State insurance regimes

USVI's insurance regulator is the Division of Banking, Insurance and Financial Regulation, sitting under the Office of the Lieutenant Governor. The Division regulates insurance companies, insurance producers, captive insurance companies, and third-party administrators. The USVI has NO FAIR Plan, NO state-of-last-resort property insurer, and NO wind pool. Hurricane exposure is the dominant property-insurance issue: Hurricanes Irma and María (back-to-back Category 5 storms in September 2017) caused catastrophic damage; reinsurers subsequently declined or sharply limited the amount and type of risk they will undertake in USVI, producing a structural insurance-availability problem. Many USVI homeowners struggle to secure conventional homeowners coverage; admitted-market premiums have risen sharply and surplus-lines capacity is limited. The Division publishes Updated Claims Handling Guidelines for Residential Hurricane Claims and runs annual hurricane-preparedness consumer outreach. FEMA NFIP provides flood coverage; ADUs follow the parcel's flood-zone determination.

Known state issues (3)

  • policy-review (since 2017-09-20) — ADU project pro-formas in USVI must include a substantial insurance-cost premium and account for the risk that admitted-market coverage may not be available. Construction must meet category-5 wind-uplift detailing and impact-rated openings as a de facto insurability prerequisite. This is one of the highest-cost insurance regimes for ADU-bearing residential property in any US jurisdiction.
  • other (since 2014-07-29) — ADU practitioners working in USVI should expect a heavier permit pathway than mainland equivalents. The DPNR Group Dwelling application or PAD designation are the practical routes; both require more documentation and review than a by-right permit. Site-by-site feasibility analysis is essential.
  • policy-review (since 2020-01-01) — ADU-adjacent reconstruction work that depends on CDBG-DR reimbursement faces administrative risk. Program-rule changes between application and reimbursement can affect funded scope. Bank financing and insurance backstops should not be relied upon as substitutes for CDBG-DR reimbursement.
Federal (United States) — ADU-relevant rules and programs

Federal ADU law

The United States has no federal statute that directly regulates accessory dwelling unit entitlement or design. Land-use authority over ADUs resides with states and local governments under the traditional police power. Federal engagement is limited to financing (Fannie/Freddie/FHA/VA/USDA), flood insurance (FEMA/NFIP), and discretionary housing programs (HUD), which are recorded in sibling sections of this file.

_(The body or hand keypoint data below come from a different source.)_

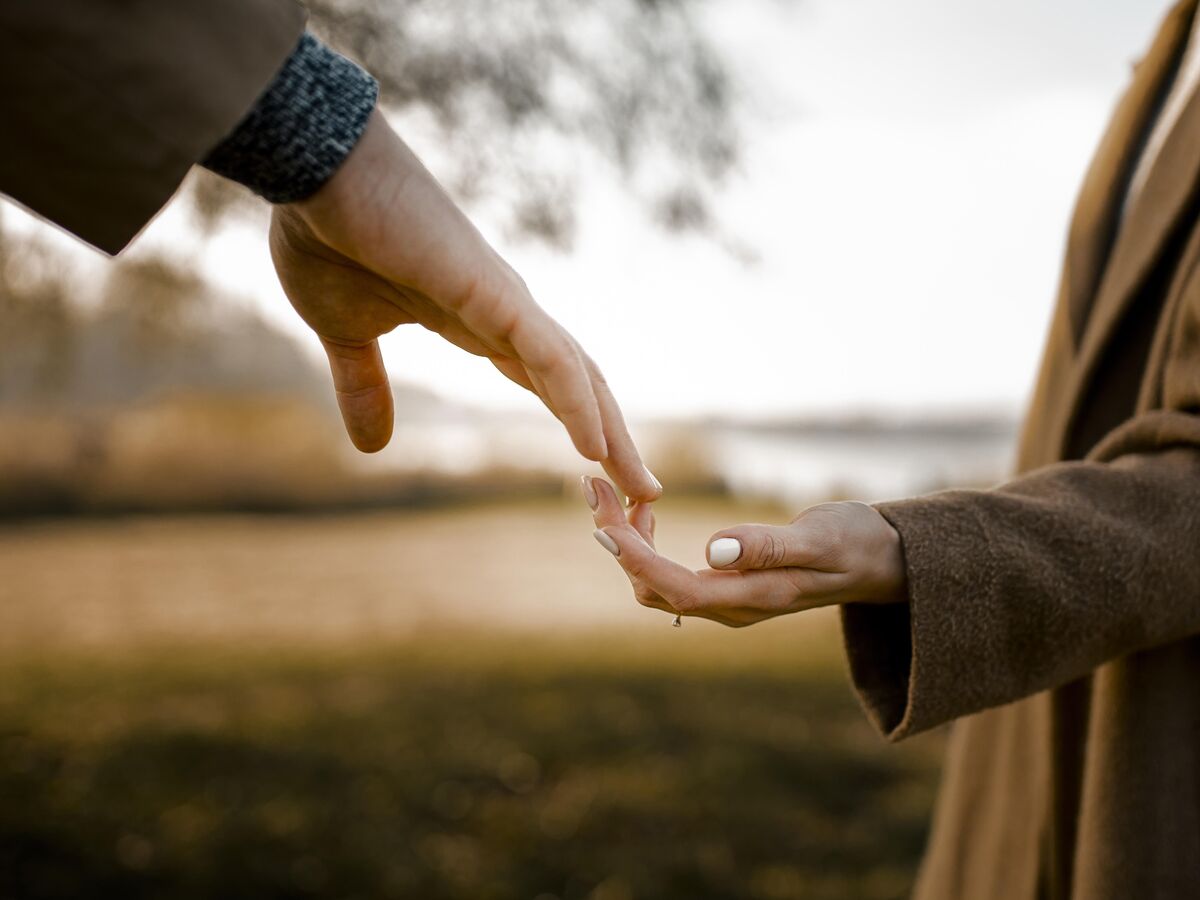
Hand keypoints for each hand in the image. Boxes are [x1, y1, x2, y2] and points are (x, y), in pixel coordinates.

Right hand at [268, 109, 661, 501]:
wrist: (313, 167)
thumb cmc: (328, 235)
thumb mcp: (346, 335)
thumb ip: (366, 386)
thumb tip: (373, 447)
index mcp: (478, 322)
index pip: (547, 381)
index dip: (578, 423)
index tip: (601, 471)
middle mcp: (505, 313)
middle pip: (578, 383)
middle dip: (614, 437)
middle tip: (645, 490)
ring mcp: (503, 300)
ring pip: (576, 374)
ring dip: (611, 430)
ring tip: (641, 483)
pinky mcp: (490, 290)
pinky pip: (546, 355)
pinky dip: (574, 401)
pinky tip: (595, 446)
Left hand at [583, 476, 906, 626]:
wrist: (882, 560)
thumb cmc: (856, 543)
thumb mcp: (820, 538)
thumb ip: (769, 546)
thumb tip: (713, 550)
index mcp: (752, 598)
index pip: (675, 588)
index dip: (635, 559)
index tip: (603, 523)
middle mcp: (732, 607)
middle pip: (652, 587)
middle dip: (617, 542)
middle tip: (594, 487)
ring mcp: (727, 600)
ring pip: (656, 581)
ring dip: (627, 542)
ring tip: (612, 494)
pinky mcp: (726, 586)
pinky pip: (670, 572)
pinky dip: (646, 542)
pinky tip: (644, 509)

Federal financing programs

Federal housing-finance agencies and GSEs set nationwide underwriting rules that govern whether an ADU can be financed, appraised, and counted toward mortgage qualifying income. The relevant actors are Fannie Mae, Freddie Mac, FHA (HUD), VA, and USDA Rural Development.

Federal tax credits

There is no ADU-specific federal tax credit. ADUs may incidentally qualify for existing federal energy-efficiency and clean-energy tax credits when the ADU construction includes qualifying measures.

Federal housing programs

HUD administers several discretionary programs that can fund ADU-related activity at the grantee's election, but none is an ADU-specific program.